** About this exercise **
Reproduce the full research summary on quorum sensing and antibiotic resistance in Pseudomonas aeruginosa word for word, starting with the name at its top.

** Text for analysis **
· · · ·

Vanessa Schmidt

The opportunistic pathogen Pseudomonas aeruginosa uses a cell-to-cell communication system called quorum sensing to regulate virulence factors and antibiotic resistance mechanisms. The LasR-I system, a key component of quorum sensing in P. aeruginosa, consists of the LasR transcriptional regulator and LasI signal synthase which produces the signaling molecule 3OC12-HSL. While LasR is important for virulence and antibiotic resistance, paradoxically, LasR-deficient mutants are commonly found in clinical infections of antibiotic-treated patients. Previous work in our lab revealed that a mutation in the ribosome accessory factor EF-G1A can reverse how quorum sensing affects antibiotic resistance - while disrupting LasR typically decreases resistance in wild-type strains, it increases resistance in strains with an EF-G1A mutation.  The goal of my research is to understand the complex relationship between quorum sensing and antibiotic resistance in P. aeruginosa, specifically focusing on how mutations enable bacteria lacking a functional quorum sensing system to persist under antibiotic pressure in clinical settings. Through this work, I aim to identify and characterize mutations that allow bacteria to maintain antibiotic resistance even when their quorum sensing system is impaired - a paradox commonly observed in clinical infections but poorly understood mechanistically. Using a combination of experimental evolution and genome-wide screening approaches, this work will reveal how bacteria can adapt to overcome their typical reliance on quorum sensing for antibiotic resistance. Understanding how adaptive mutations influence the relationship between quorum sensing and antibiotic resistance will provide crucial insights for developing novel therapeutic strategies targeting P. aeruginosa infections. This research is significant as antimicrobial resistance continues to emerge as a major public health threat, with P. aeruginosa being particularly concerning due to its multi-drug resistance and ability to cause severe infections in immunocompromised patients.

· · · ·

(Collected data)
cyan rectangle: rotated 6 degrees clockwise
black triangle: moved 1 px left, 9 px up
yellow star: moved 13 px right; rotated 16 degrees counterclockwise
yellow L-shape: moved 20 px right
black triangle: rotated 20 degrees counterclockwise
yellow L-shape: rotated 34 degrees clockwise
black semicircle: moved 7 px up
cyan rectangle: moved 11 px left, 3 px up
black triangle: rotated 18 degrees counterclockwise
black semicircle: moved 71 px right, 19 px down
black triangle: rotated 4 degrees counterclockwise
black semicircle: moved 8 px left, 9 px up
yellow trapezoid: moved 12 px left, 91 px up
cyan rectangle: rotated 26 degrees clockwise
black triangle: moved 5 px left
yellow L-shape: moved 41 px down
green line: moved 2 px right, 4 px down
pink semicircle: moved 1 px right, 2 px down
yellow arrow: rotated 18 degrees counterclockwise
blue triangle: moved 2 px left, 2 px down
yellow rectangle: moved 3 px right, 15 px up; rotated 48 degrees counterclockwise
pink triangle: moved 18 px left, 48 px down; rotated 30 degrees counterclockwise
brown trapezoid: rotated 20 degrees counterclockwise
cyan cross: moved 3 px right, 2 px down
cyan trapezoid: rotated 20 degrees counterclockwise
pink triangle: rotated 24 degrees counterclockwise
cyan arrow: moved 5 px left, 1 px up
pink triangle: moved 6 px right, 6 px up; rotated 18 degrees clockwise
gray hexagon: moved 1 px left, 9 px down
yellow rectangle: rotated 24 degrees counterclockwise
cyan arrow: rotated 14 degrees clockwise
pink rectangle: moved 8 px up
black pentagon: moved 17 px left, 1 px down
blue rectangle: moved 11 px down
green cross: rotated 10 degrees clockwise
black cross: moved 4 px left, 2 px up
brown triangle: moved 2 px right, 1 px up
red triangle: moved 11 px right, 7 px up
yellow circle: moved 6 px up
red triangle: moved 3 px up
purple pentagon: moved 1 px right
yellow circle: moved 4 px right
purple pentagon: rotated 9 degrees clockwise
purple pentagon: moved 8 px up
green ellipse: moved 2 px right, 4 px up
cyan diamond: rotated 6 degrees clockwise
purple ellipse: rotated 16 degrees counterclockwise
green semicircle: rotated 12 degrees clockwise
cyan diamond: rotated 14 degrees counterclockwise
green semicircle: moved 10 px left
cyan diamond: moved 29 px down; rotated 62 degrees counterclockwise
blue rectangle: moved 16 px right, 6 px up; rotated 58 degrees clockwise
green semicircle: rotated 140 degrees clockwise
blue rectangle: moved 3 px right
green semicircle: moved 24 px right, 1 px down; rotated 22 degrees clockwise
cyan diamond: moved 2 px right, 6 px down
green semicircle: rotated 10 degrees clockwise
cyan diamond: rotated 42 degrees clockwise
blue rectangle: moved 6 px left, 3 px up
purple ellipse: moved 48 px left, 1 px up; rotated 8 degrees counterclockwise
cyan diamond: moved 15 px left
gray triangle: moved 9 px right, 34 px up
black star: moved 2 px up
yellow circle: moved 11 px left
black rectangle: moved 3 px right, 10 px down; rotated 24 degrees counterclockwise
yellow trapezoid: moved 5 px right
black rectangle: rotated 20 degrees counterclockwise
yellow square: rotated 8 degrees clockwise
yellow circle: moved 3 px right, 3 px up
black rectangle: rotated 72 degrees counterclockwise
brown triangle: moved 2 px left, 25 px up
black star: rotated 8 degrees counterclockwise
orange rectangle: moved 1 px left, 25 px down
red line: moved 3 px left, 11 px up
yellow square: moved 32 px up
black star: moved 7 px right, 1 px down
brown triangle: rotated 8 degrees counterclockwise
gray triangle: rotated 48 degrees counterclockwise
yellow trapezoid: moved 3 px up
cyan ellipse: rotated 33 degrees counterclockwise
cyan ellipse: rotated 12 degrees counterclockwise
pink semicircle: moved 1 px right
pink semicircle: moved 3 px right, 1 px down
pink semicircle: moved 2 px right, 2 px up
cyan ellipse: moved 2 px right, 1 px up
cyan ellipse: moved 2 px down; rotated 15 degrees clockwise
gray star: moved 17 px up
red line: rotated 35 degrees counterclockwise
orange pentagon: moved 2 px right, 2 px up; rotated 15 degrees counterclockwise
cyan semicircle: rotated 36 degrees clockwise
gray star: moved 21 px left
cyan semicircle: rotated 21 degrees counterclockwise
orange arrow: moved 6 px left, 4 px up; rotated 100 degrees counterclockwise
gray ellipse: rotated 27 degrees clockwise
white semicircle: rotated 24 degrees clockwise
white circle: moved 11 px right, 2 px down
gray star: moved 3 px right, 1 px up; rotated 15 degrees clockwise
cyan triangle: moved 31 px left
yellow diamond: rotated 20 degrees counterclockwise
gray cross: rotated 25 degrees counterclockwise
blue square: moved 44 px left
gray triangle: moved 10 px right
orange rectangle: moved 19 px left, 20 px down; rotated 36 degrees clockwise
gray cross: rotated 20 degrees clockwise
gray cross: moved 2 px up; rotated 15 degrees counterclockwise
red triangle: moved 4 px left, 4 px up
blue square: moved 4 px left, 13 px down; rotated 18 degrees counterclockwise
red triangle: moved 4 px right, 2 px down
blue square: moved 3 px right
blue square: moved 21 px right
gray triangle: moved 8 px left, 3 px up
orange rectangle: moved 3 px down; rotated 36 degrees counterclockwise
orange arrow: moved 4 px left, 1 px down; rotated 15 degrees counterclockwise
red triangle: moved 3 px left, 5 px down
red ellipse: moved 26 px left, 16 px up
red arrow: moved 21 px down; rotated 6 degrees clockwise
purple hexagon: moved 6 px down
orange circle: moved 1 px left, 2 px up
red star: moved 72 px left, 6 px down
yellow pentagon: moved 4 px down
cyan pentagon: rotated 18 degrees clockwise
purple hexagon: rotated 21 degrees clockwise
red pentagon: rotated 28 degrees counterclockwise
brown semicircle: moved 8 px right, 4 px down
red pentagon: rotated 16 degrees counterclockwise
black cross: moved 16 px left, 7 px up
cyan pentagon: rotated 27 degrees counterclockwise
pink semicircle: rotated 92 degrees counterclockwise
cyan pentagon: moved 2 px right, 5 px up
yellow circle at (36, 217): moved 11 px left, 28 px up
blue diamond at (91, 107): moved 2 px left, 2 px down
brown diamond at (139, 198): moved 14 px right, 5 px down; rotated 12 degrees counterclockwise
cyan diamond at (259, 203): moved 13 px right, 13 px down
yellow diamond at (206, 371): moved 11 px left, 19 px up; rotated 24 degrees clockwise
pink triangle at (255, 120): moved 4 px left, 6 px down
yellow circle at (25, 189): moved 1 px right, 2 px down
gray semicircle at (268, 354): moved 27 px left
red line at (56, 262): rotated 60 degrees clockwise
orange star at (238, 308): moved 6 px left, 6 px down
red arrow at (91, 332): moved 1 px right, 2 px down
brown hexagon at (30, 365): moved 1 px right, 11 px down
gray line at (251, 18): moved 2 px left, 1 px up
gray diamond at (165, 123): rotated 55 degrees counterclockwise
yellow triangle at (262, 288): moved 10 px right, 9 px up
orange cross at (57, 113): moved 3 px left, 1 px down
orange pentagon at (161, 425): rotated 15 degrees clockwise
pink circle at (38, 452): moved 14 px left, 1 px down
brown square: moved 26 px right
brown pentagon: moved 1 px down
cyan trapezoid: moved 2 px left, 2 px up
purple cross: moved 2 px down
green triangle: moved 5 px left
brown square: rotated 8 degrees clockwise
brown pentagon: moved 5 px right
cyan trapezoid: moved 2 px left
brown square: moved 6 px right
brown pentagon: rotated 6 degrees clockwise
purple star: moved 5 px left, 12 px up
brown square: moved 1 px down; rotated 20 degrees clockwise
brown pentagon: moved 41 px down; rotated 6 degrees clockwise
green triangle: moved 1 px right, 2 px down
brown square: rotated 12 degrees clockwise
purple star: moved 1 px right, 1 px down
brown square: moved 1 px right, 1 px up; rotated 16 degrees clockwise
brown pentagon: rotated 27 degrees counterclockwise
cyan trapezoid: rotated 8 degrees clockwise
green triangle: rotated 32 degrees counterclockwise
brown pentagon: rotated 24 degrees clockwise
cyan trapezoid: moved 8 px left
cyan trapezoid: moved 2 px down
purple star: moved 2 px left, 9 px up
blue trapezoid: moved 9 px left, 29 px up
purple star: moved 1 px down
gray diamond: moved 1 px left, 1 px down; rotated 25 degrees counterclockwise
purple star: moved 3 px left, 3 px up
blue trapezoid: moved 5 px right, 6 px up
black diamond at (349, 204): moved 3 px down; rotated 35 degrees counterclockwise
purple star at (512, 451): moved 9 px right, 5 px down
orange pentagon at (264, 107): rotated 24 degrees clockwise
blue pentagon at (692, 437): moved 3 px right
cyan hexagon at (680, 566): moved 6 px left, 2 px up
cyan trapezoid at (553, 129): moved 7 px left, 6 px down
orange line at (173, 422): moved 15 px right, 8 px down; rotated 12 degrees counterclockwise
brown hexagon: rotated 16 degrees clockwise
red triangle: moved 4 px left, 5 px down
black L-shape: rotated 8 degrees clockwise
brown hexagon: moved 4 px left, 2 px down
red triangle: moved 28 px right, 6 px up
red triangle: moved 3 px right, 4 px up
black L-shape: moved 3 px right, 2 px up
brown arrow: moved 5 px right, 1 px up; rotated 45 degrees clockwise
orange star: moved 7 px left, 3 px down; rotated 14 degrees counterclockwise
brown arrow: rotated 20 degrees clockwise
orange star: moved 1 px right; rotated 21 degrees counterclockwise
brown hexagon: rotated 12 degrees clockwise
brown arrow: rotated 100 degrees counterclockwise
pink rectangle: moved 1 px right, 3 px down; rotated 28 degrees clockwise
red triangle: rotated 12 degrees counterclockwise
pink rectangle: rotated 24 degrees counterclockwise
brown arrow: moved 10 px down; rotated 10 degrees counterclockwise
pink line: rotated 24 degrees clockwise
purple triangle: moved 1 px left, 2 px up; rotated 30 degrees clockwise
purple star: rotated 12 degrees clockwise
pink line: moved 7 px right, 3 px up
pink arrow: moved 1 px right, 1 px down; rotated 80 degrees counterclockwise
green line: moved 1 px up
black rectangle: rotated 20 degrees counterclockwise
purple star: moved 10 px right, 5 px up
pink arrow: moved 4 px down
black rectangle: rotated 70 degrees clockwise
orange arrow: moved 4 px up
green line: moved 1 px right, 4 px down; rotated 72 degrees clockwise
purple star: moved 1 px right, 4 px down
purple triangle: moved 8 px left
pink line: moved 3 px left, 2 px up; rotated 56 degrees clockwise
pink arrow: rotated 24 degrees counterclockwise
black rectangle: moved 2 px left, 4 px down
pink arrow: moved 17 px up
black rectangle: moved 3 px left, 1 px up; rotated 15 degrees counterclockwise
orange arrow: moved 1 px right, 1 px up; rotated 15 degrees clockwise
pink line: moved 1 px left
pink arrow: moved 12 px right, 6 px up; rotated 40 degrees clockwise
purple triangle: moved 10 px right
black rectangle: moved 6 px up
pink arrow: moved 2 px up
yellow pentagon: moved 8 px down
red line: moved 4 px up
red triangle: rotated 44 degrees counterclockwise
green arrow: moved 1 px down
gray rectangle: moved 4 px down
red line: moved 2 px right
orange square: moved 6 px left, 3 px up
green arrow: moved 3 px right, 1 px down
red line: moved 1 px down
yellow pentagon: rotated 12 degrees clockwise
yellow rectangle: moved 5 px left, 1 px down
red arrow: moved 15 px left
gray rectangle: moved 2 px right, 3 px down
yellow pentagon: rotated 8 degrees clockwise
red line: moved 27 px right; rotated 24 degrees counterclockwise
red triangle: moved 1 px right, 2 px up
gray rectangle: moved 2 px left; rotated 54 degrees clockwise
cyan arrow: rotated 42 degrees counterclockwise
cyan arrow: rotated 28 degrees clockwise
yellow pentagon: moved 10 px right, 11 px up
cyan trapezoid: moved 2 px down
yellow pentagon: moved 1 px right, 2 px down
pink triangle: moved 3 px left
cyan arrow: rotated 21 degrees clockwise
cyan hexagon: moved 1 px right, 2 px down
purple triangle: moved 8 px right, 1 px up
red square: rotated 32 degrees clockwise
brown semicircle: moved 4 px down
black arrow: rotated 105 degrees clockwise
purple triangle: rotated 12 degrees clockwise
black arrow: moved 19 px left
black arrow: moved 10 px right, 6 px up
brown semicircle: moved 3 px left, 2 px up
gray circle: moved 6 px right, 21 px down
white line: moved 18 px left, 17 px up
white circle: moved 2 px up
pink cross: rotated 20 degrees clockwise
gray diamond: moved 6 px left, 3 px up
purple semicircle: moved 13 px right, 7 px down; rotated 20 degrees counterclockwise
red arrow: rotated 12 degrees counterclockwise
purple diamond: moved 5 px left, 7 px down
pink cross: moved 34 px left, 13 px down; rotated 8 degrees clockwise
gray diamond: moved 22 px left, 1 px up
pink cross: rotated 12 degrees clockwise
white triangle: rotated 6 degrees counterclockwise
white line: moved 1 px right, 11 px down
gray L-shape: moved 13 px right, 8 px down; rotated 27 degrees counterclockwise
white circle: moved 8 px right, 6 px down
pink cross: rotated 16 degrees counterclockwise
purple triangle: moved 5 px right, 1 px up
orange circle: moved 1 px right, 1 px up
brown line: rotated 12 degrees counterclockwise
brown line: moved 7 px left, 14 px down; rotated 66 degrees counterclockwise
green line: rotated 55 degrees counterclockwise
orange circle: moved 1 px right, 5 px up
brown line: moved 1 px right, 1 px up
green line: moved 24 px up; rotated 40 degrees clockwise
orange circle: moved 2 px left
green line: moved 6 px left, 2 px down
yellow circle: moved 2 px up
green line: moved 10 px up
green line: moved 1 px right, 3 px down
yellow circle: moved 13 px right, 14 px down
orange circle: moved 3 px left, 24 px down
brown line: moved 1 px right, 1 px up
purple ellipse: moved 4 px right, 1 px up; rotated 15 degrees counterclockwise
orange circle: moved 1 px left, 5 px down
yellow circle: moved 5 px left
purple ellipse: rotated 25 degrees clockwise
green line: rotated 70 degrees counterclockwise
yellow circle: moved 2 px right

· · · ·

** Solution to the problem **
Vanessa Schmidt

The opportunistic pathogen Pseudomonas aeruginosa uses a cell-to-cell communication system called quorum sensing to regulate virulence factors and antibiotic resistance mechanisms. The LasR-I system, a key component of quorum sensing in P. aeruginosa, consists of the LasR transcriptional regulator and LasI signal synthase which produces the signaling molecule 3OC12-HSL. While LasR is important for virulence and antibiotic resistance, paradoxically, LasR-deficient mutants are commonly found in clinical infections of antibiotic-treated patients. Previous work in our lab revealed that a mutation in the ribosome accessory factor EF-G1A can reverse how quorum sensing affects antibiotic resistance - while disrupting LasR typically decreases resistance in wild-type strains, it increases resistance in strains with an EF-G1A mutation.  The goal of my research is to understand the complex relationship between quorum sensing and antibiotic resistance in P. aeruginosa, specifically focusing on how mutations enable bacteria lacking a functional quorum sensing system to persist under antibiotic pressure in clinical settings. Through this work, I aim to identify and characterize mutations that allow bacteria to maintain antibiotic resistance even when their quorum sensing system is impaired - a paradox commonly observed in clinical infections but poorly understood mechanistically. Using a combination of experimental evolution and genome-wide screening approaches, this work will reveal how bacteria can adapt to overcome their typical reliance on quorum sensing for antibiotic resistance. Understanding how adaptive mutations influence the relationship between quorum sensing and antibiotic resistance will provide crucial insights for developing novel therapeutic strategies targeting P. aeruginosa infections. This research is significant as antimicrobial resistance continues to emerge as a major public health threat, with P. aeruginosa being particularly concerning due to its multi-drug resistance and ability to cause severe infections in immunocompromised patients.